> [Exercise] Every record below, from first to last, should be copied exactly; leave the pictures out.

> [Information supplied]
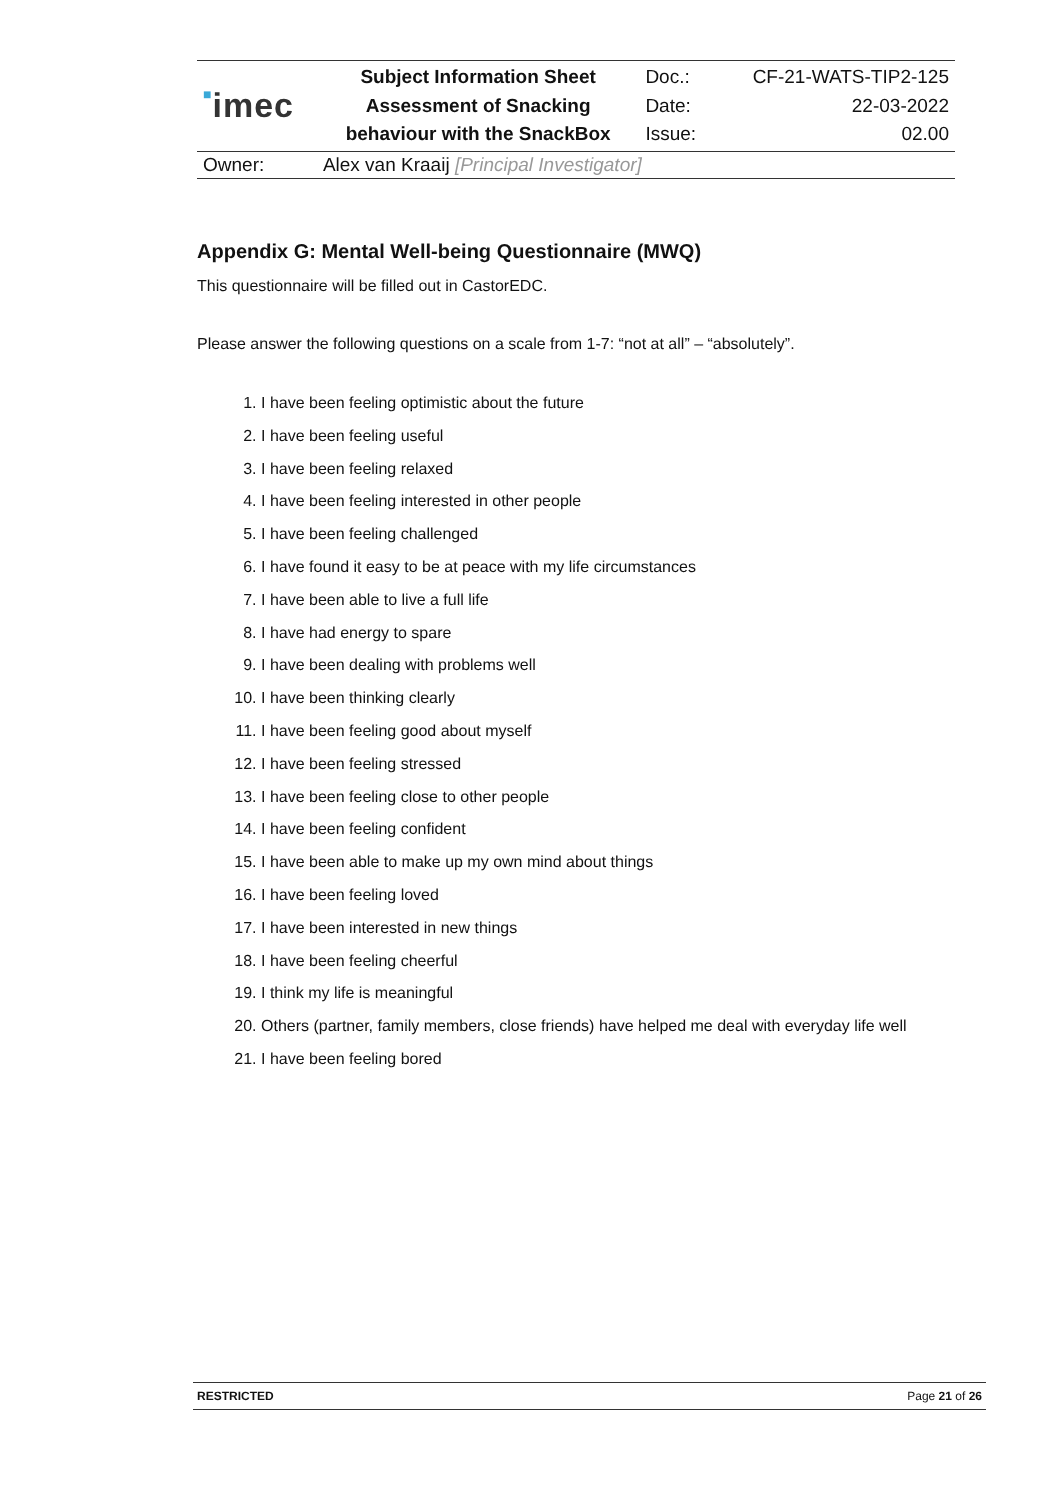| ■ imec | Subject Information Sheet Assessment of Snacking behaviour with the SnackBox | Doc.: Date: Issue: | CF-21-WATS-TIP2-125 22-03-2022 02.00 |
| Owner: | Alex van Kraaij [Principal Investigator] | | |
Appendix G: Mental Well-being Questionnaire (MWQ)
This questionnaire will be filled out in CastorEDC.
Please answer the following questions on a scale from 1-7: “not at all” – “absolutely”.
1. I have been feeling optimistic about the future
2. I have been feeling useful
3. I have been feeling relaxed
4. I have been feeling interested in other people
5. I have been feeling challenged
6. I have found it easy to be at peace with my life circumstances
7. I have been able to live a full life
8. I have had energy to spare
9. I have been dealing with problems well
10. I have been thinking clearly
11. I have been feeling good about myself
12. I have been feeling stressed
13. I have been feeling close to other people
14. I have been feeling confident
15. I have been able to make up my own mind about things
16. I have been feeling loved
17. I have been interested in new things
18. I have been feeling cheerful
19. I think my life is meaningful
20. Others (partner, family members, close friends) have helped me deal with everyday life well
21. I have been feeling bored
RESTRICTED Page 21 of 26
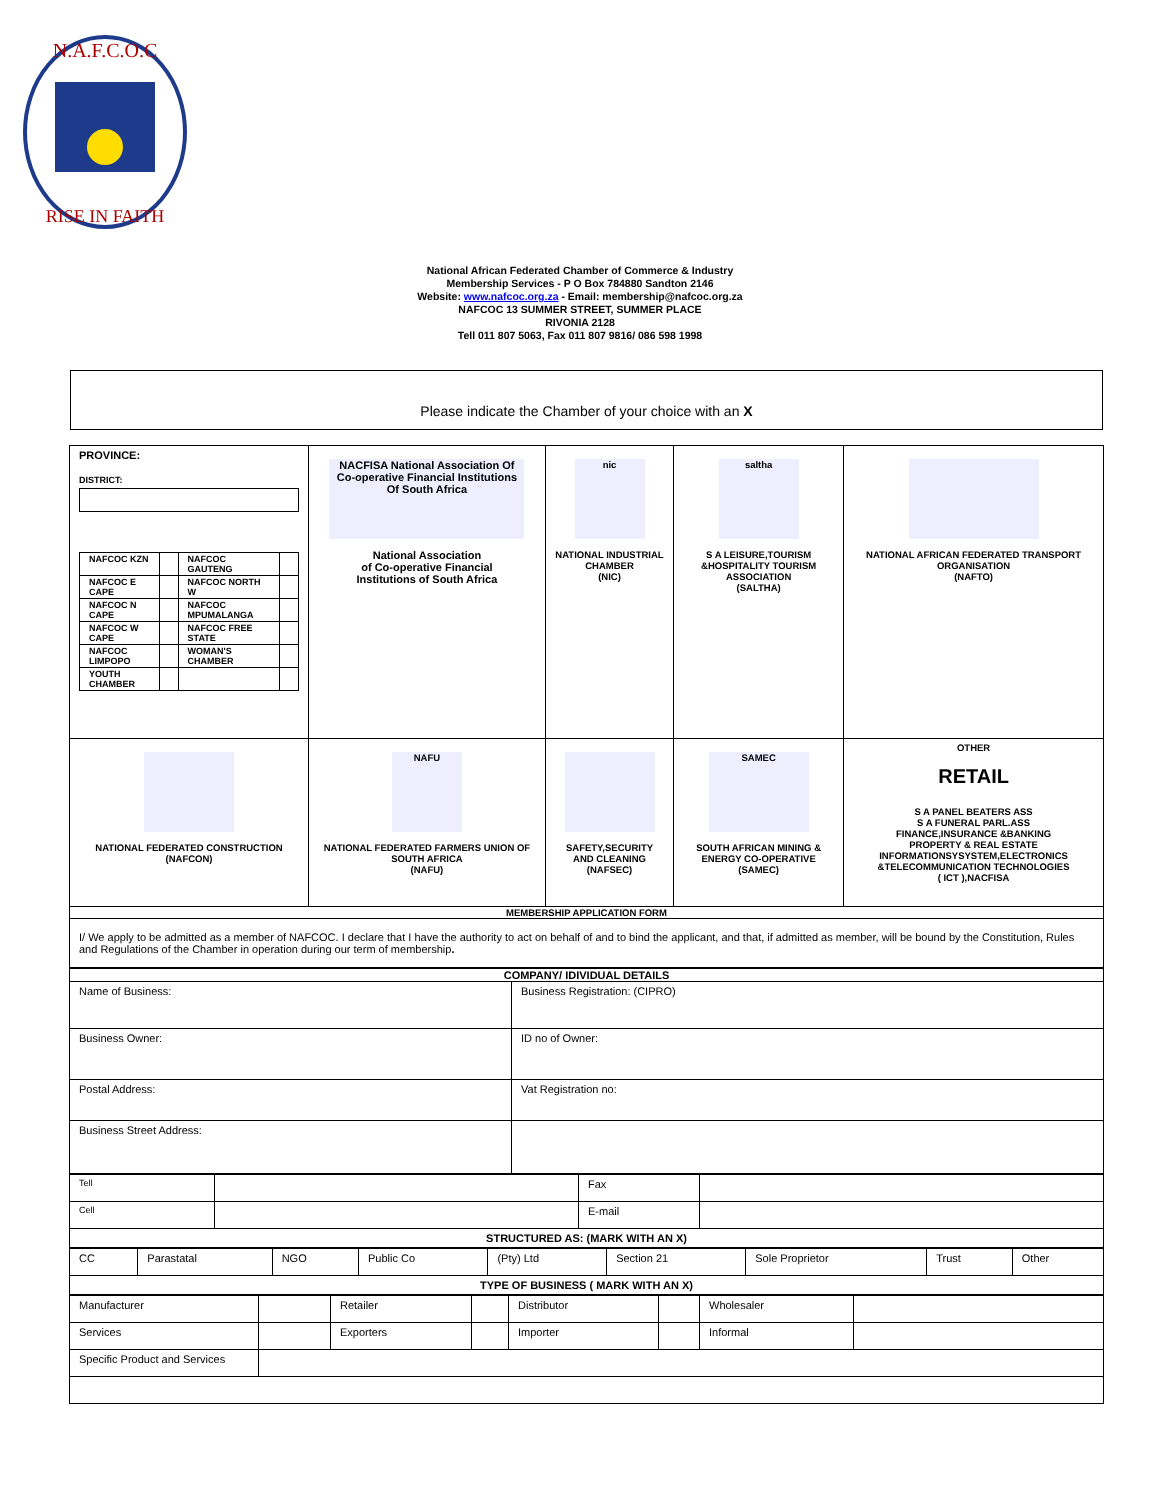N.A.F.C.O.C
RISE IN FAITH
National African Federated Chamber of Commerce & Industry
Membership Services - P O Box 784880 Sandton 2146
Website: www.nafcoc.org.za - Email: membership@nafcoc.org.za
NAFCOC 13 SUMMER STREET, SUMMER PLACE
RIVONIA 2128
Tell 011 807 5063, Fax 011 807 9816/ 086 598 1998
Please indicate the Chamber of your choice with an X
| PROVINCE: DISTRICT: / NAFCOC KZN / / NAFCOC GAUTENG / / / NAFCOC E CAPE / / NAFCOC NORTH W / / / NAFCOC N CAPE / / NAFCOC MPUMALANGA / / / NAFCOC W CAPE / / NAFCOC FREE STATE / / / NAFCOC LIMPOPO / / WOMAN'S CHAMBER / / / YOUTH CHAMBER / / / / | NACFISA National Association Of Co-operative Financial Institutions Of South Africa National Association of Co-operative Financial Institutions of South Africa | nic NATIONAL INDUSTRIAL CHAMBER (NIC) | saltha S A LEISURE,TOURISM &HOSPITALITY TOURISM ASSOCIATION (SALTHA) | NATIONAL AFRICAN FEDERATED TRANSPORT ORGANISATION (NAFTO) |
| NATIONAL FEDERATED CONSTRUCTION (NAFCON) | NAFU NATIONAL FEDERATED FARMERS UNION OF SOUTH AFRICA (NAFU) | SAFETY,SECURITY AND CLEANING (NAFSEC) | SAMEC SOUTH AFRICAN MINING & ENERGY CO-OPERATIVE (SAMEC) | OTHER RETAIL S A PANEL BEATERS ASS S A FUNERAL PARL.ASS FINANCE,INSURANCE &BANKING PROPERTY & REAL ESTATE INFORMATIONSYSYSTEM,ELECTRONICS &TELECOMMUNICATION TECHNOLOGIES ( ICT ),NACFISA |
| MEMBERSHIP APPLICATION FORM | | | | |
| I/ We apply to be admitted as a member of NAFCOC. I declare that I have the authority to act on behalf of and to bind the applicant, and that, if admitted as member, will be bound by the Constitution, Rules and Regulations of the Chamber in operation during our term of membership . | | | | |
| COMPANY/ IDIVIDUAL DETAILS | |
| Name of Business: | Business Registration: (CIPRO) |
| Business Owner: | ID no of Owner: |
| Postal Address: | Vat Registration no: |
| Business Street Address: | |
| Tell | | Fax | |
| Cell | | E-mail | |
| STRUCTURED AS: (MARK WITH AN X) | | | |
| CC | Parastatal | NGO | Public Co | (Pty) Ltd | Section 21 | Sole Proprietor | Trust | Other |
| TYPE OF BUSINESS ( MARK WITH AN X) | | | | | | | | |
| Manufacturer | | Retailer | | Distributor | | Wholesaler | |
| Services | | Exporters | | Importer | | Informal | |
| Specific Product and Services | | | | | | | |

> [Written solution]
| ■ imec | Subject Information Sheet Assessment of Snacking behaviour with the SnackBox | Doc.: Date: Issue: | CF-21-WATS-TIP2-125 22-03-2022 02.00 |
| Owner: | Alex van Kraaij [Principal Investigator] | | |
Appendix G: Mental Well-being Questionnaire (MWQ)
This questionnaire will be filled out in CastorEDC.
Please answer the following questions on a scale from 1-7: “not at all” – “absolutely”.
1. I have been feeling optimistic about the future
2. I have been feeling useful
3. I have been feeling relaxed
4. I have been feeling interested in other people
5. I have been feeling challenged
6. I have found it easy to be at peace with my life circumstances
7. I have been able to live a full life
8. I have had energy to spare
9. I have been dealing with problems well
10. I have been thinking clearly
11. I have been feeling good about myself
12. I have been feeling stressed
13. I have been feeling close to other people
14. I have been feeling confident
15. I have been able to make up my own mind about things
16. I have been feeling loved
17. I have been interested in new things
18. I have been feeling cheerful
19. I think my life is meaningful
20. Others (partner, family members, close friends) have helped me deal with everyday life well
21. I have been feeling bored
RESTRICTED Page 21 of 26
N.A.F.C.O.C
RISE IN FAITH
National African Federated Chamber of Commerce & Industry
Membership Services - P O Box 784880 Sandton 2146
Website: www.nafcoc.org.za - Email: membership@nafcoc.org.za
NAFCOC 13 SUMMER STREET, SUMMER PLACE
RIVONIA 2128
Tell 011 807 5063, Fax 011 807 9816/ 086 598 1998
Please indicate the Chamber of your choice with an X
| PROVINCE: DISTRICT: / NAFCOC KZN / / NAFCOC GAUTENG / / / NAFCOC E CAPE / / NAFCOC NORTH W / / / NAFCOC N CAPE / / NAFCOC MPUMALANGA / / / NAFCOC W CAPE / / NAFCOC FREE STATE / / / NAFCOC LIMPOPO / / WOMAN'S CHAMBER / / / YOUTH CHAMBER / / / / | NACFISA National Association Of Co-operative Financial Institutions Of South Africa National Association of Co-operative Financial Institutions of South Africa | nic NATIONAL INDUSTRIAL CHAMBER (NIC) | saltha S A LEISURE,TOURISM &HOSPITALITY TOURISM ASSOCIATION (SALTHA) | NATIONAL AFRICAN FEDERATED TRANSPORT ORGANISATION (NAFTO) |
| NATIONAL FEDERATED CONSTRUCTION (NAFCON) | NAFU NATIONAL FEDERATED FARMERS UNION OF SOUTH AFRICA (NAFU) | SAFETY,SECURITY AND CLEANING (NAFSEC) | SAMEC SOUTH AFRICAN MINING & ENERGY CO-OPERATIVE (SAMEC) | OTHER RETAIL S A PANEL BEATERS ASS S A FUNERAL PARL.ASS FINANCE,INSURANCE &BANKING PROPERTY & REAL ESTATE INFORMATIONSYSYSTEM,ELECTRONICS &TELECOMMUNICATION TECHNOLOGIES ( ICT ),NACFISA |
| MEMBERSHIP APPLICATION FORM | | | | |
| I/ We apply to be admitted as a member of NAFCOC. I declare that I have the authority to act on behalf of and to bind the applicant, and that, if admitted as member, will be bound by the Constitution, Rules and Regulations of the Chamber in operation during our term of membership . | | | | |
| COMPANY/ IDIVIDUAL DETAILS | |
| Name of Business: | Business Registration: (CIPRO) |
| Business Owner: | ID no of Owner: |
| Postal Address: | Vat Registration no: |
| Business Street Address: | |
| Tell | | Fax | |
| Cell | | E-mail | |
| STRUCTURED AS: (MARK WITH AN X) | | | |
| CC | Parastatal | NGO | Public Co | (Pty) Ltd | Section 21 | Sole Proprietor | Trust | Other |
| TYPE OF BUSINESS ( MARK WITH AN X) | | | | | | | | |
| Manufacturer | | Retailer | | Distributor | | Wholesaler | |
| Services | | Exporters | | Importer | | Informal | |
| Specific Product and Services | | | | | | | |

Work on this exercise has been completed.